_WHAT IS NEEDED_
Lift out each line of the data that holds "training".

-------

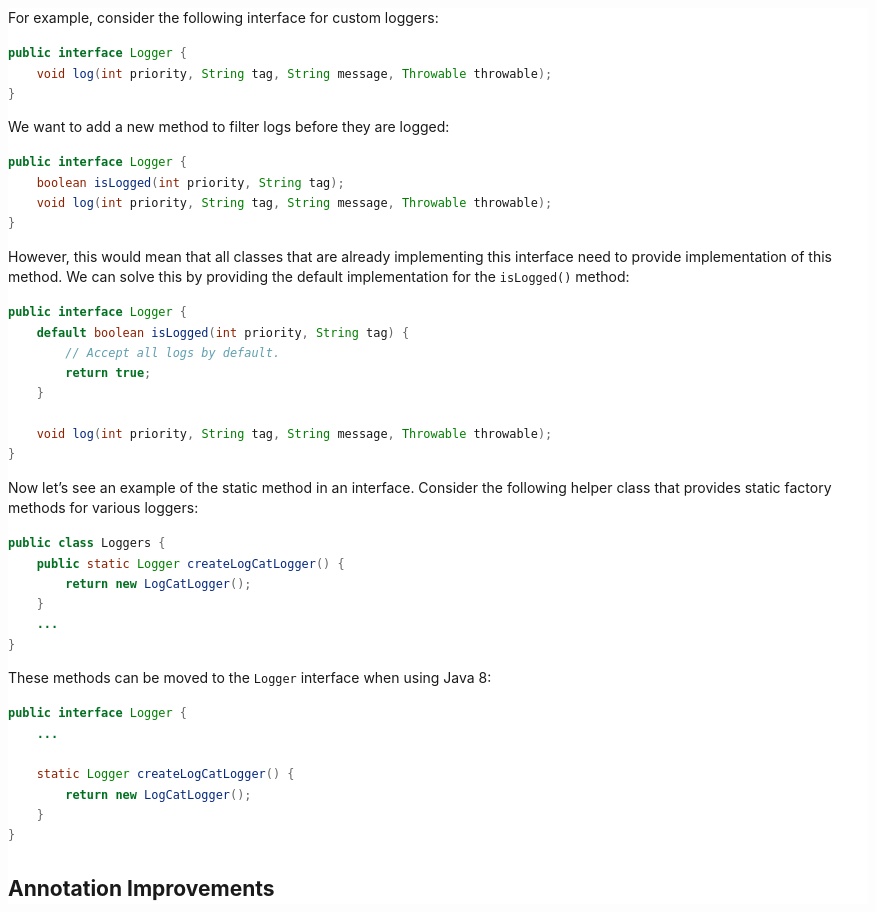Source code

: For example, consider the following interface for custom loggers:

```java
public interface Logger {
    void log(int priority, String tag, String message, Throwable throwable);
}
```

We want to add a new method to filter logs before they are logged:

```java
public interface Logger {
    boolean isLogged(int priority, String tag);
    void log(int priority, String tag, String message, Throwable throwable);
}
```

However, this would mean that all classes that are already implementing this interface need to provide implementation of this method. We can solve this by providing the default implementation for the `isLogged()` method:

```java
public interface Logger {
    default boolean isLogged(int priority, String tag) {
        // Accept all logs by default.
        return true;
    }

    void log(int priority, String tag, String message, Throwable throwable);
}
```

Now let’s see an example of the static method in an interface. Consider the following helper class that provides static factory methods for various loggers:

```java
public class Loggers {
    public static Logger createLogCatLogger() {
        return new LogCatLogger();
    }
    ...
}
```

These methods can be moved to the `Logger` interface when using Java 8:

```java
public interface Logger {
    ...

    static Logger createLogCatLogger() {
        return new LogCatLogger();
    }
}
```

## Annotation Improvements
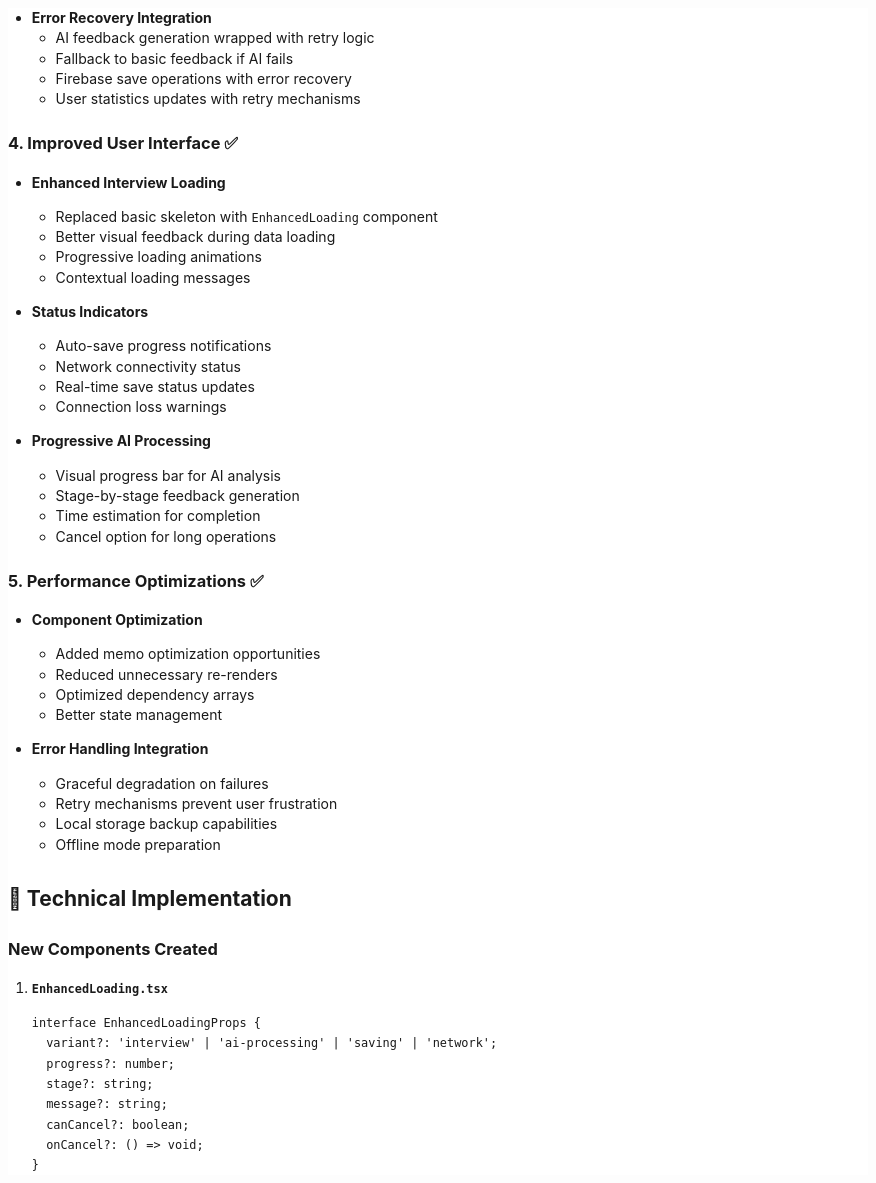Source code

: - **Error Recovery Integration**
  - AI feedback generation wrapped with retry logic
  - Fallback to basic feedback if AI fails
  - Firebase save operations with error recovery
  - User statistics updates with retry mechanisms

### 4. Improved User Interface ✅
- **Enhanced Interview Loading**
  - Replaced basic skeleton with `EnhancedLoading` component
  - Better visual feedback during data loading
  - Progressive loading animations
  - Contextual loading messages

- **Status Indicators**
  - Auto-save progress notifications
  - Network connectivity status
  - Real-time save status updates
  - Connection loss warnings

- **Progressive AI Processing**
  - Visual progress bar for AI analysis
  - Stage-by-stage feedback generation
  - Time estimation for completion
  - Cancel option for long operations

### 5. Performance Optimizations ✅
- **Component Optimization**
  - Added memo optimization opportunities
  - Reduced unnecessary re-renders
  - Optimized dependency arrays
  - Better state management

- **Error Handling Integration**
  - Graceful degradation on failures
  - Retry mechanisms prevent user frustration
  - Local storage backup capabilities
  - Offline mode preparation

## 🔧 Technical Implementation

### New Components Created
1. **`EnhancedLoading.tsx`**
   ```tsx
   interface EnhancedLoadingProps {
     variant?: 'interview' | 'ai-processing' | 'saving' | 'network';
     progress?: number;
     stage?: string;
     message?: string;
     canCancel?: boolean;
     onCancel?: () => void;
   }
   ```
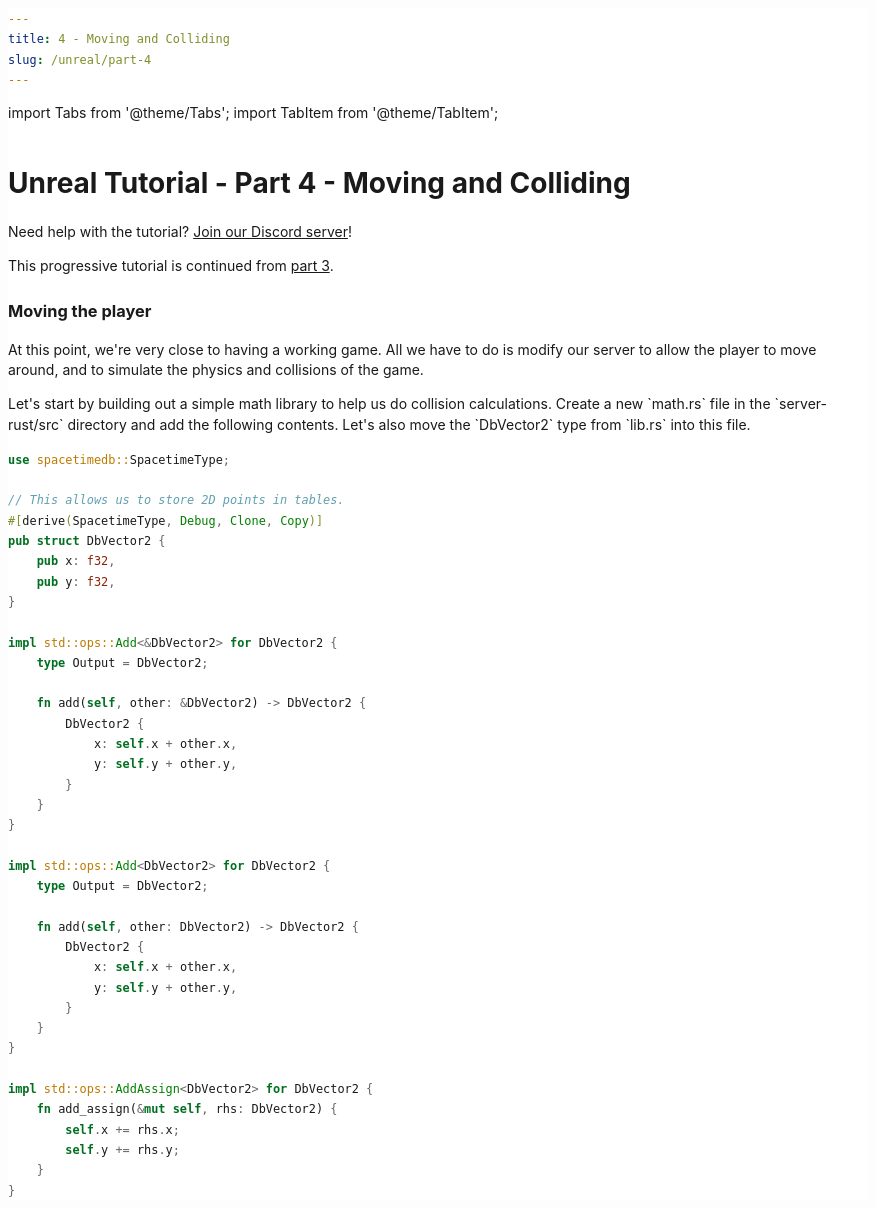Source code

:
 ```yaml
---
title: 4 - Moving and Colliding
slug: /unreal/part-4
---
```


import Tabs from '@theme/Tabs';
import TabItem from '@theme/TabItem';

# Unreal Tutorial - Part 4 - Moving and Colliding

Need help with the tutorial? [Join our Discord server](https://discord.gg/spacetimedb)!

This progressive tutorial is continued from [part 3](/unreal/part-3).

### Moving the player

At this point, we're very close to having a working game. All we have to do is modify our server to allow the player to move around, and to simulate the physics and collisions of the game.

<Tabs groupId="server-language" defaultValue="rust">
<TabItem value="rust" label="Rust">
Let's start by building out a simple math library to help us do collision calculations. Create a new `math.rs` file in the `server-rust/src` directory and add the following contents. Let's also move the `DbVector2` type from `lib.rs` into this file.

```rust
use spacetimedb::SpacetimeType;

// This allows us to store 2D points in tables.
#[derive(SpacetimeType, Debug, Clone, Copy)]
pub struct DbVector2 {
    pub x: f32,
    pub y: f32,
}

impl std::ops::Add<&DbVector2> for DbVector2 {
    type Output = DbVector2;

    fn add(self, other: &DbVector2) -> DbVector2 {
        DbVector2 {
            x: self.x + other.x,
            y: self.y + other.y,
        }
    }
}

impl std::ops::Add<DbVector2> for DbVector2 {
    type Output = DbVector2;

    fn add(self, other: DbVector2) -> DbVector2 {
        DbVector2 {
            x: self.x + other.x,
            y: self.y + other.y,
        }
    }
}

impl std::ops::AddAssign<DbVector2> for DbVector2 {
    fn add_assign(&mut self, rhs: DbVector2) {
        self.x += rhs.x;
        self.y += rhs.y;
    }
}
```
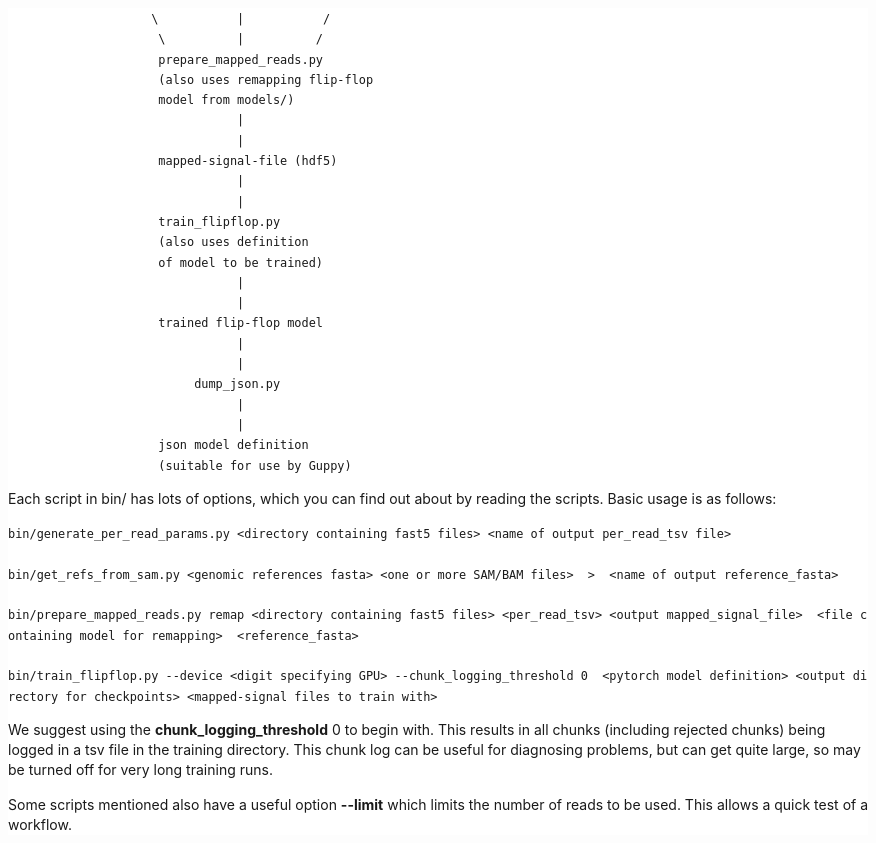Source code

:                         \           |           /
                         \          |          /
                         prepare_mapped_reads.py
                         (also uses remapping flip-flop
                         model from models/)
                                    |
                                    |
                         mapped-signal-file (hdf5)
                                    |
                                    |
                         train_flipflop.py
                         (also uses definition
                         of model to be trained)
                                    |
                                    |
                         trained flip-flop model
                                    |
                                    |
                              dump_json.py
                                    |
                                    |
                         json model definition
                         (suitable for use by Guppy)

Each script in bin/ has lots of options, which you can find out about by reading the scripts.
Basic usage is as follows:

    bin/generate_per_read_params.py <directory containing fast5 files> <name of output per_read_tsv file>

    bin/get_refs_from_sam.py <genomic references fasta> <one or more SAM/BAM files>  >  <name of output reference_fasta>

    bin/prepare_mapped_reads.py remap <directory containing fast5 files> <per_read_tsv> <output mapped_signal_file>  <file containing model for remapping>  <reference_fasta>

    bin/train_flipflop.py --device <digit specifying GPU> --chunk_logging_threshold 0  <pytorch model definition> <output directory for checkpoints> <mapped-signal files to train with>

We suggest using the **chunk_logging_threshold** 0 to begin with. This results in all chunks (including rejected chunks) being logged in a tsv file in the training directory.
This chunk log can be useful for diagnosing problems, but can get quite large, so may be turned off for very long training runs.

Some scripts mentioned also have a useful option **--limit** which limits the number of reads to be used. This allows a quick test of a workflow.

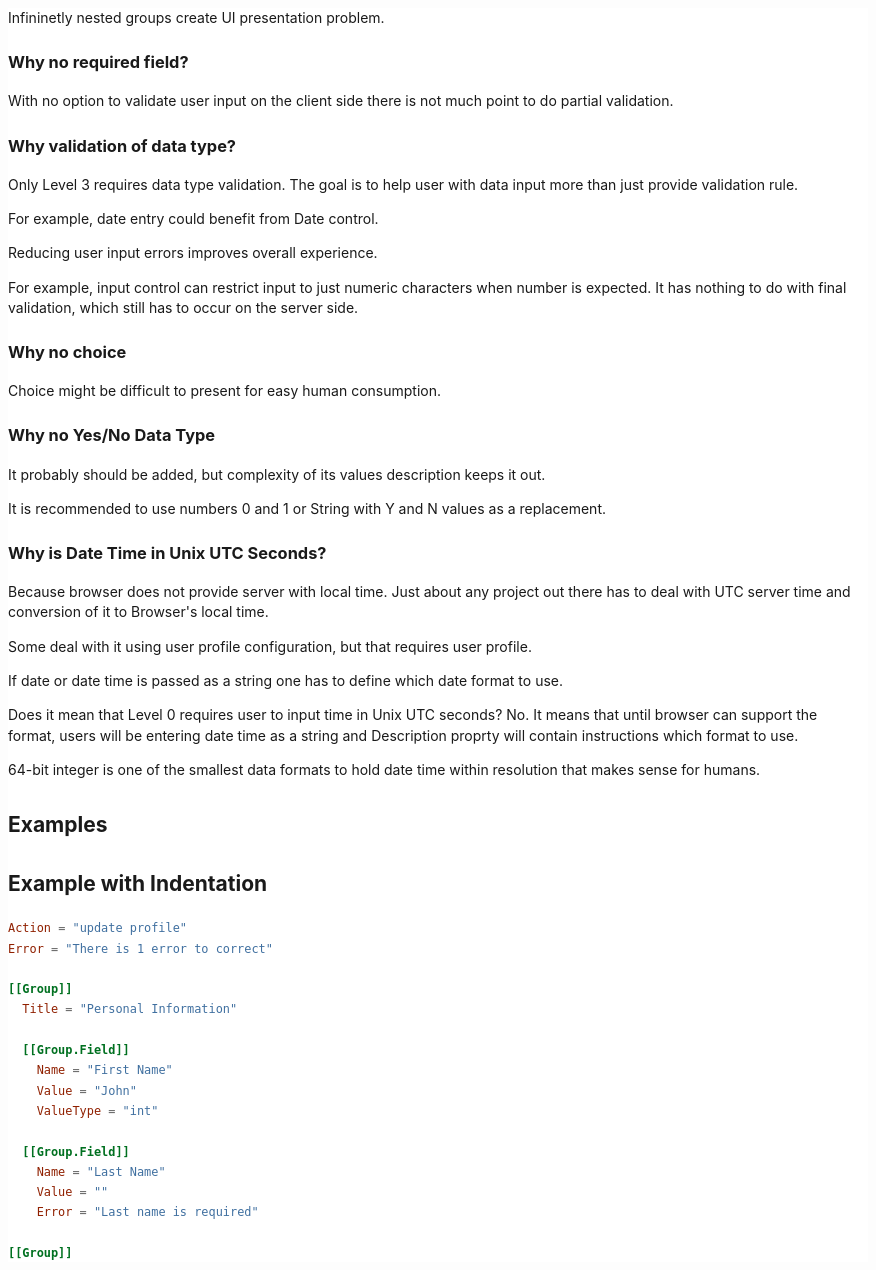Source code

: Infininetly nested groups create UI presentation problem.

### Why no required field?

With no option to validate user input on the client side there is not much point to do partial validation.

### Why validation of data type?

Only Level 3 requires data type validation.  The goal is to help user with data input more than just provide validation rule.

For example, date entry could benefit from Date control.

Reducing user input errors improves overall experience.  

For example, input control can restrict input to just numeric characters when number is expected.  It has nothing to do with final validation, which still has to occur on the server side.

### Why no choice

Choice might be difficult to present for easy human consumption.

### Why no Yes/No Data Type

It probably should be added, but complexity of its values description keeps it out.

It is recommended to use numbers 0 and 1 or String with Y and N values as a replacement.

### Why is Date Time in Unix UTC Seconds?

Because browser does not provide server with local time.  Just about any project out there has to deal with UTC server time and conversion of it to Browser's local time.  

Some deal with it using user profile configuration, but that requires user profile.

If date or date time is passed as a string one has to define which date format to use.

Does it mean that Level 0 requires user to input time in Unix UTC seconds?  No.  It means that until browser can support the format, users will be entering date time as a string and Description proprty will contain instructions which format to use.

64-bit integer is one of the smallest data formats to hold date time within resolution that makes sense for humans.

## Examples

## Example with Indentation

```toml gmiform
Action = "update profile"
Error = "There is 1 error to correct"

[[Group]]
  Title = "Personal Information"

  [[Group.Field]]
    Name = "First Name"
    Value = "John"
    ValueType = "int"

  [[Group.Field]]
    Name = "Last Name"
    Value = ""
    Error = "Last name is required"

[[Group]]
```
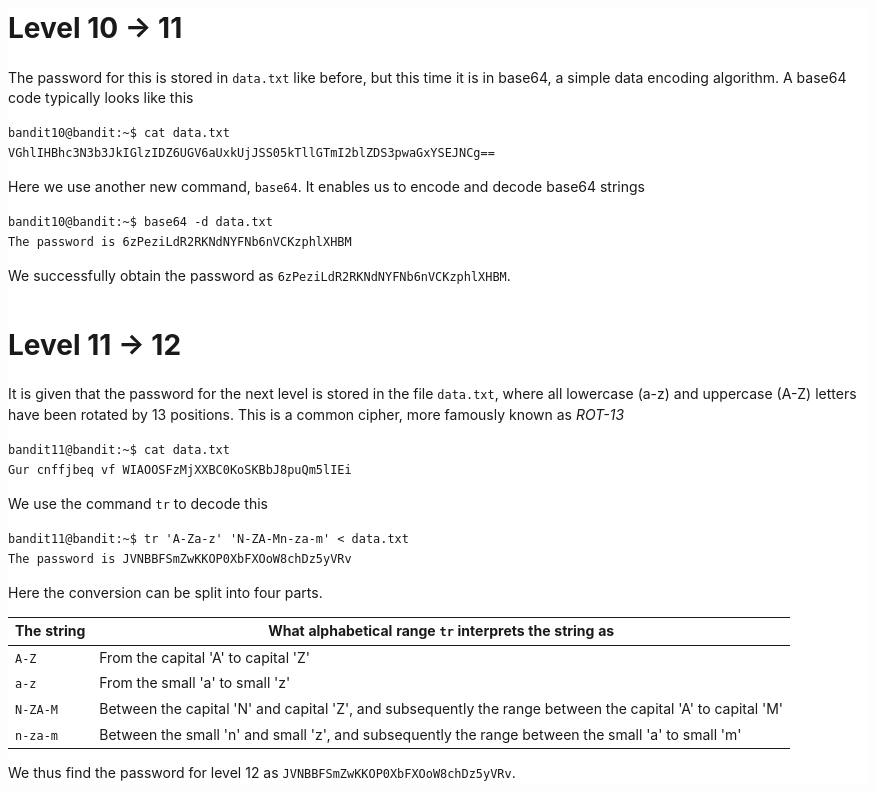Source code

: # Level 10 → 11

The password for this is stored in `data.txt` like before, but this time it is in base64, a simple data encoding algorithm. A base64 code typically looks like this

```
bandit10@bandit:~$ cat data.txt
VGhlIHBhc3N3b3JkIGlzIDZ6UGV6aUxkUjJSS05kTllGTmI2blZDS3pwaGxYSEJNCg==
```

Here we use another new command, `base64`. It enables us to encode and decode base64 strings

```
bandit10@bandit:~$ base64 -d data.txt
The password is 6zPeziLdR2RKNdNYFNb6nVCKzphlXHBM
```

We successfully obtain the password as `6zPeziLdR2RKNdNYFNb6nVCKzphlXHBM`.

# Level 11 → 12

It is given that the password for the next level is stored in the file `data.txt`, where all lowercase (a-z) and uppercase (A-Z) letters have been rotated by 13 positions. This is a common cipher, more famously known as *ROT-13*

```
bandit11@bandit:~$ cat data.txt
Gur cnffjbeq vf WIAOOSFzMjXXBC0KoSKBbJ8puQm5lIEi
```

We use the command `tr` to decode this

```
bandit11@bandit:~$ tr 'A-Za-z' 'N-ZA-Mn-za-m' < data.txt
The password is JVNBBFSmZwKKOP0XbFXOoW8chDz5yVRv
```

Here the conversion can be split into four parts.

| The string | What alphabetical range `tr` interprets the string as                                                      |
|------------|------------------------------------------------------------------------------------------------------------|
| `A-Z`      | From the capital 'A' to capital 'Z'                                                                        |
| `a-z`      | From the small 'a' to small 'z'                                                                            |
| `N-ZA-M`   | Between the capital 'N' and capital 'Z', and subsequently the range between the capital 'A' to capital 'M' |
| `n-za-m`   | Between the small 'n' and small 'z', and subsequently the range between the small 'a' to small 'm'         |

We thus find the password for level 12 as `JVNBBFSmZwKKOP0XbFXOoW8chDz5yVRv`.

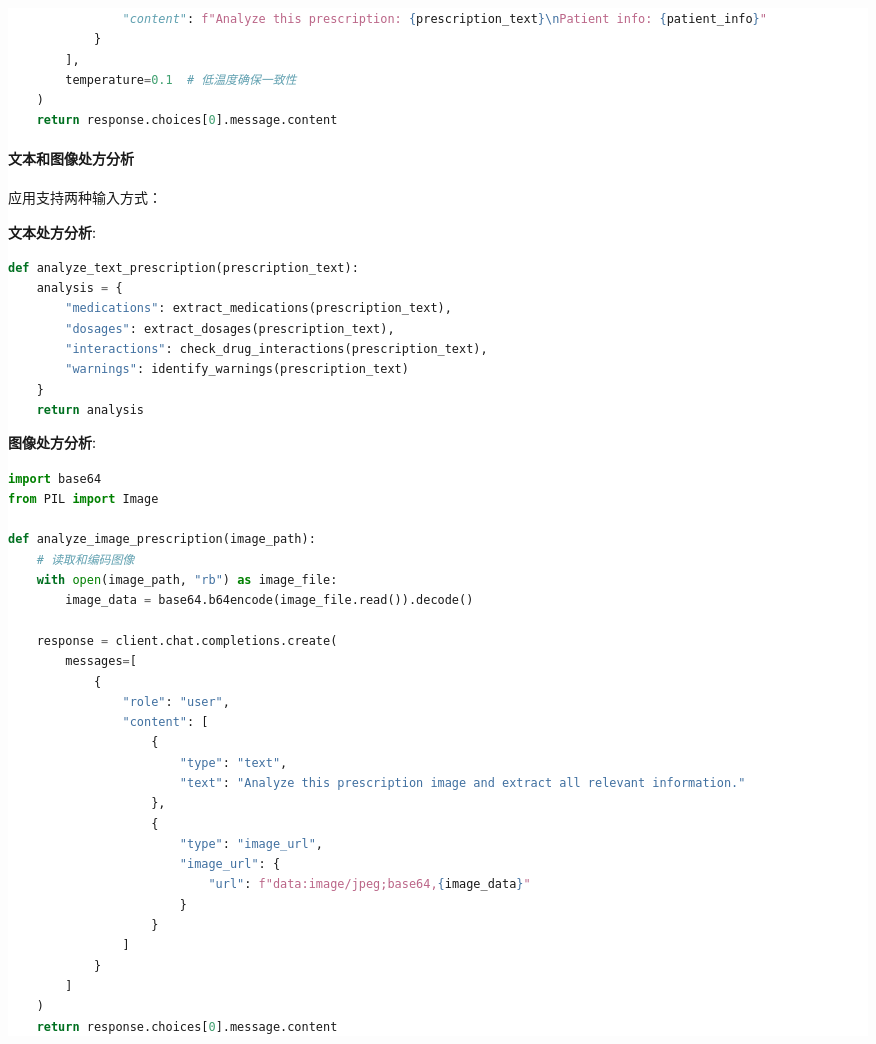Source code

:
 ```python
                "content": f"Analyze this prescription: {prescription_text}\nPatient info: {patient_info}"
            }
        ],
        temperature=0.1  # 低温度确保一致性
    )
    return response.choices[0].message.content
```

#### 文本和图像处方分析

应用支持两种输入方式：

**文本处方分析**:
```python
def analyze_text_prescription(prescription_text):
    analysis = {
        "medications": extract_medications(prescription_text),
        "dosages": extract_dosages(prescription_text),
        "interactions": check_drug_interactions(prescription_text),
        "warnings": identify_warnings(prescription_text)
    }
    return analysis
```

**图像处方分析**:
```python
import base64
from PIL import Image

def analyze_image_prescription(image_path):
    # 读取和编码图像
    with open(image_path, "rb") as image_file:
        image_data = base64.b64encode(image_file.read()).decode()
    
    response = client.chat.completions.create(
        messages=[
            {
                "role": "user",
                "content": [
                    {
                        "type": "text",
                        "text": "Analyze this prescription image and extract all relevant information."
                    },
                    {
                        "type": "image_url",
                        "image_url": {
                            "url": f"data:image/jpeg;base64,{image_data}"
                        }
                    }
                ]
            }
        ]
    )
    return response.choices[0].message.content
```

-------

_TASK RESULT_
We suggest using the **chunk_logging_threshold** 0 to begin with. This results in all chunks (including rejected chunks) being logged in a tsv file in the training directory.
This chunk log can be useful for diagnosing problems, but can get quite large, so may be turned off for very long training runs.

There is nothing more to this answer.